Go through the records below and copy out every line that contains the word "Services".

# [PROVIDED INFORMATION]
--------

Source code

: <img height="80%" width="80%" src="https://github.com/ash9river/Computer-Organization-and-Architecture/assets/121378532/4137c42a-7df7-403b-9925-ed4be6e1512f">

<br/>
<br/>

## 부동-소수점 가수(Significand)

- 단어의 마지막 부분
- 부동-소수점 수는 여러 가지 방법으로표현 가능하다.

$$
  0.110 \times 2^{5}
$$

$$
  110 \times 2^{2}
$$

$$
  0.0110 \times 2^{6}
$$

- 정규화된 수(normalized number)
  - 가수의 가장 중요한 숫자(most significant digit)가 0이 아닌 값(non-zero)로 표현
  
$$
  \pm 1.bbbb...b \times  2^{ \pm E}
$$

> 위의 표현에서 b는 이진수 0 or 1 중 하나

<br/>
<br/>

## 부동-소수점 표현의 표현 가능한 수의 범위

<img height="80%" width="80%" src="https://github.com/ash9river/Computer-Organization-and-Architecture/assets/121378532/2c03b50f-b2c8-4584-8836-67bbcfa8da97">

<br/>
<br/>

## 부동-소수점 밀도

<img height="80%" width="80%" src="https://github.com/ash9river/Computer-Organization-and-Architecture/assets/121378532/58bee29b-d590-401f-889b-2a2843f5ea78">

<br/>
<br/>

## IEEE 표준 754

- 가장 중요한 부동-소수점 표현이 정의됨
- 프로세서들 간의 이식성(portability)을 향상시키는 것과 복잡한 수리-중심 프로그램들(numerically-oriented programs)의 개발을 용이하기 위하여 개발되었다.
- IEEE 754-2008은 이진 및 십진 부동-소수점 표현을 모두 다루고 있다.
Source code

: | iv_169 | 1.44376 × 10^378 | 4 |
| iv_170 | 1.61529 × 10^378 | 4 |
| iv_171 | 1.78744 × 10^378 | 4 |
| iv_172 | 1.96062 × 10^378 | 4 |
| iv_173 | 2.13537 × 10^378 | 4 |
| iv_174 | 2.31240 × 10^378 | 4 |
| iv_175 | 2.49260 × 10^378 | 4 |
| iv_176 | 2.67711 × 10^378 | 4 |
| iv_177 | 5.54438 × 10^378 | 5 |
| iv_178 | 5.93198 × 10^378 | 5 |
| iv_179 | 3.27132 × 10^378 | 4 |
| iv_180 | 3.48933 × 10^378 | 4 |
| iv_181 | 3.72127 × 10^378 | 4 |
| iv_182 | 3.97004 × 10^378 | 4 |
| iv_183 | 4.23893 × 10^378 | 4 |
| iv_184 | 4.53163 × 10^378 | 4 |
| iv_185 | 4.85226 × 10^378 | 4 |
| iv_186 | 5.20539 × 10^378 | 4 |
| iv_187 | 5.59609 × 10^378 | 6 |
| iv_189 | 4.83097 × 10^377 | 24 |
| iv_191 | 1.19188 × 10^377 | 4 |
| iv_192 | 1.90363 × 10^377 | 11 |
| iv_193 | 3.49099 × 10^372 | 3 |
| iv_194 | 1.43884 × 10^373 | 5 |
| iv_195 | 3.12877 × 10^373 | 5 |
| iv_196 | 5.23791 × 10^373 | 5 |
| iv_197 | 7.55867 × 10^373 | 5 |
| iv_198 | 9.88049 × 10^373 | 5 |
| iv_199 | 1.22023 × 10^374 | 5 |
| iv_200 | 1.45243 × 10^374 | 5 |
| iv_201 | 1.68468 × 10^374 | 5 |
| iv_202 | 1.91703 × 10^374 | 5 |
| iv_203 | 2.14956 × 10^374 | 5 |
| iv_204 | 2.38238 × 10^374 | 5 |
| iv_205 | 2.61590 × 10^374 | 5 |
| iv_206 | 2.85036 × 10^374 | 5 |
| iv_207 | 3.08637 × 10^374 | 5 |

--------

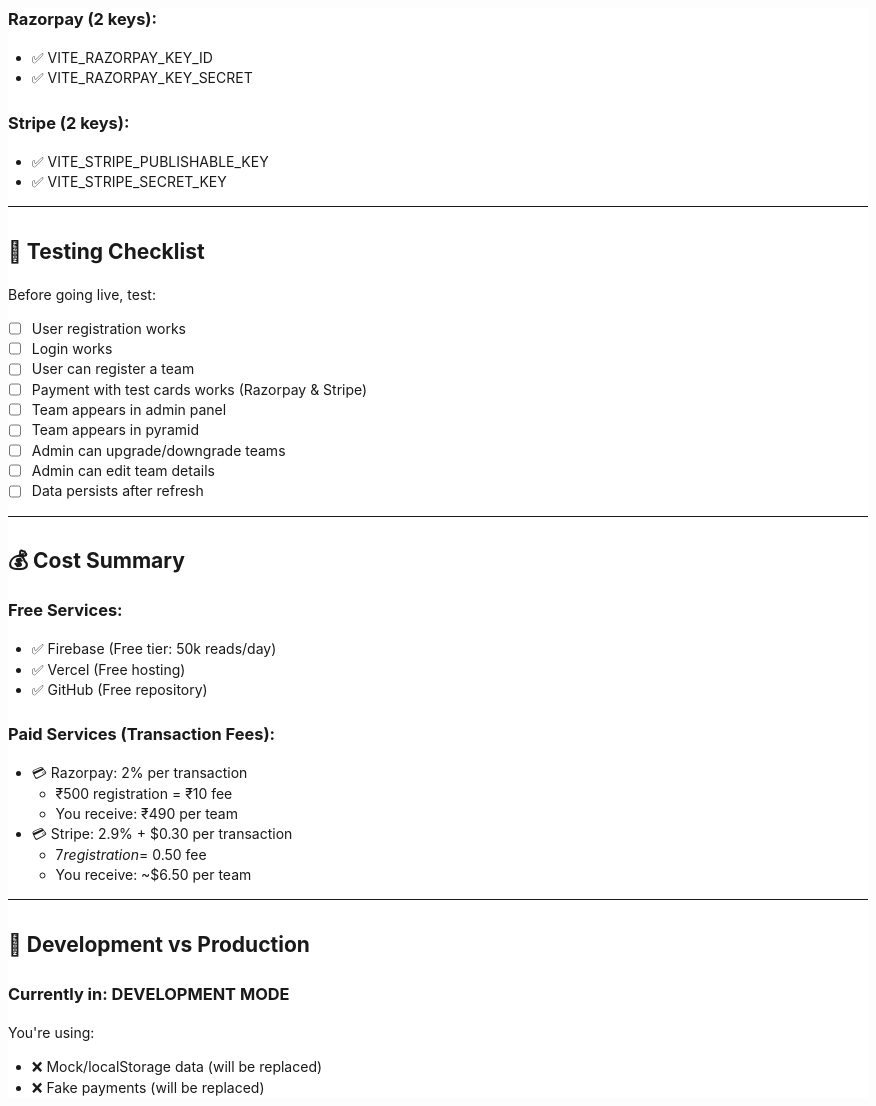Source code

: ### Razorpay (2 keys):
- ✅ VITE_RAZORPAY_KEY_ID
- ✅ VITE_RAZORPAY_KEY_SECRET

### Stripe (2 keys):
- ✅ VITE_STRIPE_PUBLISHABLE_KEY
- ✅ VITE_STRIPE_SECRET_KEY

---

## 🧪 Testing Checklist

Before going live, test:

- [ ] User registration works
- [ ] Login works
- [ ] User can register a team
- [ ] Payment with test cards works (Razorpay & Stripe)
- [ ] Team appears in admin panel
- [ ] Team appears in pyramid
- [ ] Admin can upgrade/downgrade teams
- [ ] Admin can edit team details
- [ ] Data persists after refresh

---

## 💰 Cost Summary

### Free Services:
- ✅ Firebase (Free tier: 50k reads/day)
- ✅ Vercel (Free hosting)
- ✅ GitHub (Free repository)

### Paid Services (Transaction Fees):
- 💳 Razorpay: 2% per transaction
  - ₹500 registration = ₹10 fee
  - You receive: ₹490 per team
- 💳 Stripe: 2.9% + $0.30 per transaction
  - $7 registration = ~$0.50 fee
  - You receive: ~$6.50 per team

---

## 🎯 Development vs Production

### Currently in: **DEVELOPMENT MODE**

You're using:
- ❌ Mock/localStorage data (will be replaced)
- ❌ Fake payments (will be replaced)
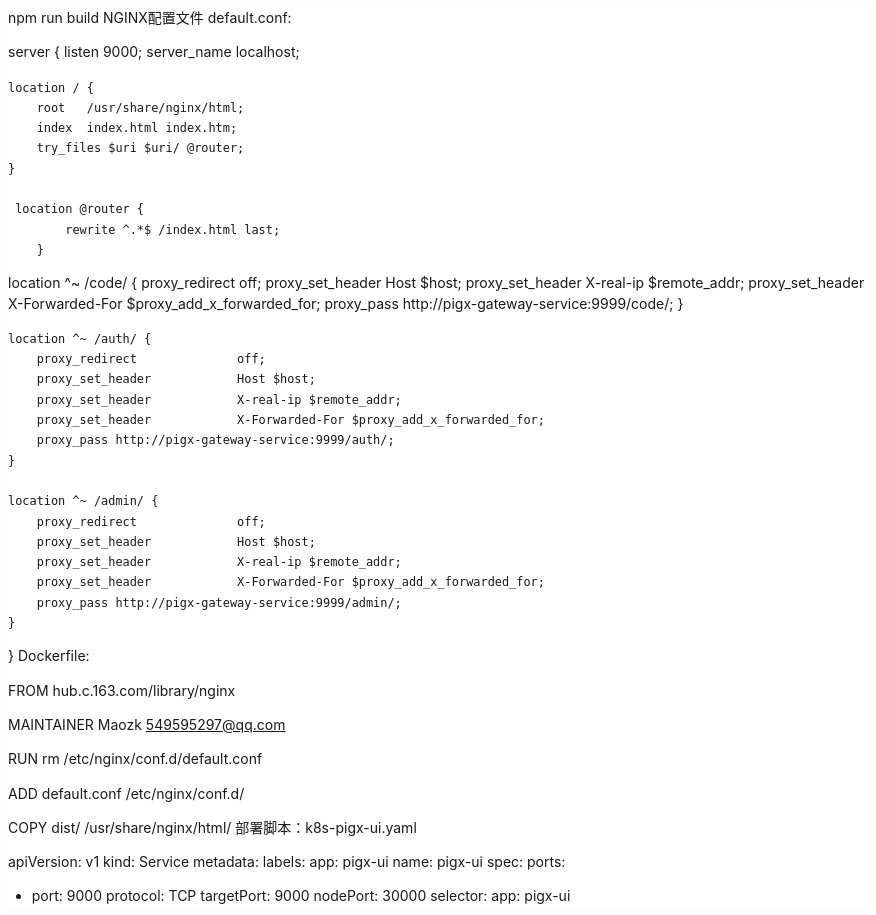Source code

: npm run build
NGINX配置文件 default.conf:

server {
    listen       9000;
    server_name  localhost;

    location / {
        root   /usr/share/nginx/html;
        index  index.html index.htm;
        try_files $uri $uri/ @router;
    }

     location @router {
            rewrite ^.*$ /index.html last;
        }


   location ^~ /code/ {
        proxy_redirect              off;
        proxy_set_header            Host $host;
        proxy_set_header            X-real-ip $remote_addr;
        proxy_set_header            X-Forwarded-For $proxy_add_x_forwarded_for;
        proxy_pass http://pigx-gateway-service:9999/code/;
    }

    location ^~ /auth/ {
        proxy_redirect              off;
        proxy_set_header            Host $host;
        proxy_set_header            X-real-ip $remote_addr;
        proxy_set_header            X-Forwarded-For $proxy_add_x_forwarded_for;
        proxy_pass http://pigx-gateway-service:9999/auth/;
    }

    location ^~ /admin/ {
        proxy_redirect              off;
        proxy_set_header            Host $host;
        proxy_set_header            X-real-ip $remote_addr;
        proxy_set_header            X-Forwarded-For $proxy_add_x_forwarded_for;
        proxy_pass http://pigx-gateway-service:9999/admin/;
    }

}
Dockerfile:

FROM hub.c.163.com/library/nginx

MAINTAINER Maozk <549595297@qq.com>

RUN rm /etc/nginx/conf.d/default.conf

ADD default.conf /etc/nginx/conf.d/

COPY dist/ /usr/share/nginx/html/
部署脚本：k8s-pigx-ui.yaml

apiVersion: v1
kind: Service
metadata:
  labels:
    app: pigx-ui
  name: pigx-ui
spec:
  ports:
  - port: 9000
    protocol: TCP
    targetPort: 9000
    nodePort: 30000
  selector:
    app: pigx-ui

--------

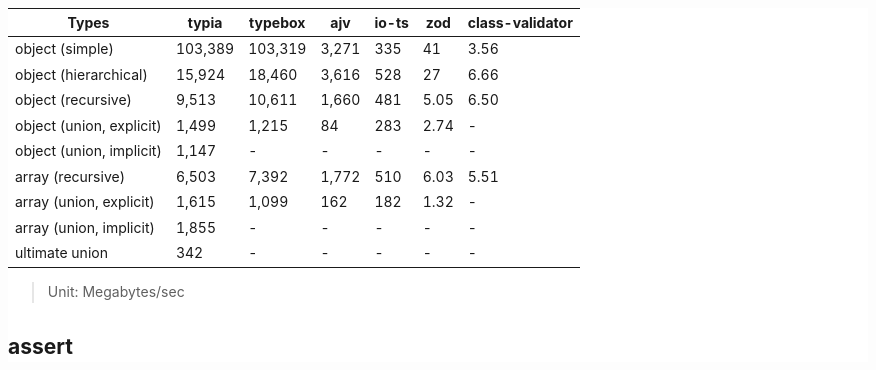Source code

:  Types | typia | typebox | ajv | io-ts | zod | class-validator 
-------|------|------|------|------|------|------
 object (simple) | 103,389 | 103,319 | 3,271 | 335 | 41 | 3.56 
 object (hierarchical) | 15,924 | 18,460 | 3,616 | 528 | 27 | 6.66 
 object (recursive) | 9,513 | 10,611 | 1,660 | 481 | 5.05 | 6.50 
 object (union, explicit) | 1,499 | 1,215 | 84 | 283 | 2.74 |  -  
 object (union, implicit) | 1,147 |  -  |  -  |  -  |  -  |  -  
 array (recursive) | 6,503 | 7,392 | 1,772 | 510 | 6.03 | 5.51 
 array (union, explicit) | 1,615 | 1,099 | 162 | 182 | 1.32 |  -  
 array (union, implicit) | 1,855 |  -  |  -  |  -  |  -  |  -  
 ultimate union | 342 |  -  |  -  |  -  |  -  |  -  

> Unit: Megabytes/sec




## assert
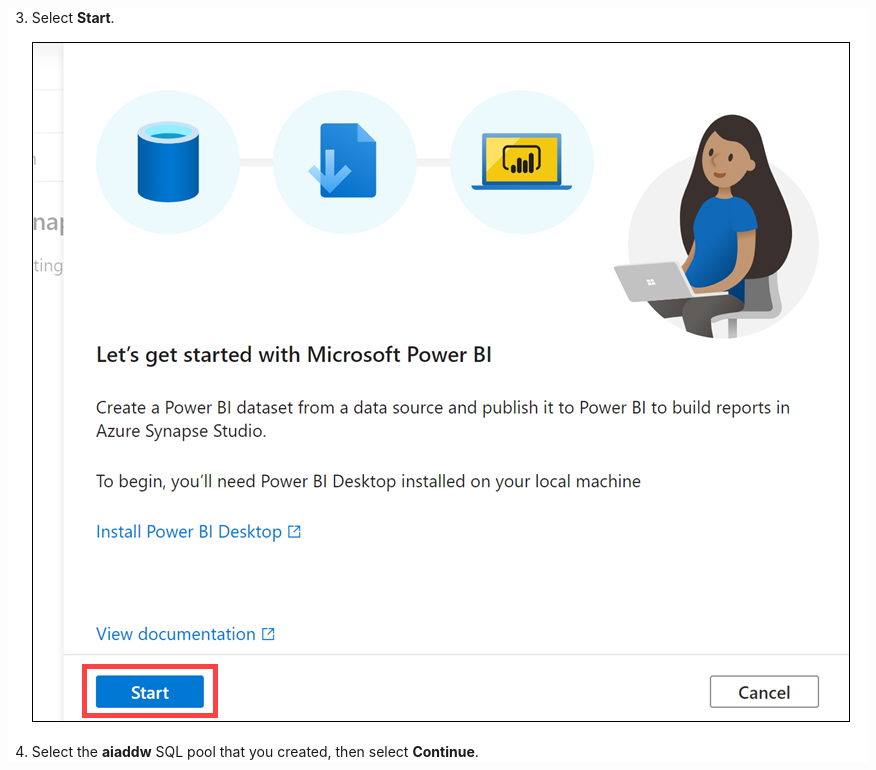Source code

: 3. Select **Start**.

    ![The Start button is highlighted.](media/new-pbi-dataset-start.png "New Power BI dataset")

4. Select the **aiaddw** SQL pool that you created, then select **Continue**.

--------

# [RESULT FOR THIS TASK]
### Free Services:
### Paid Services (Transaction Fees):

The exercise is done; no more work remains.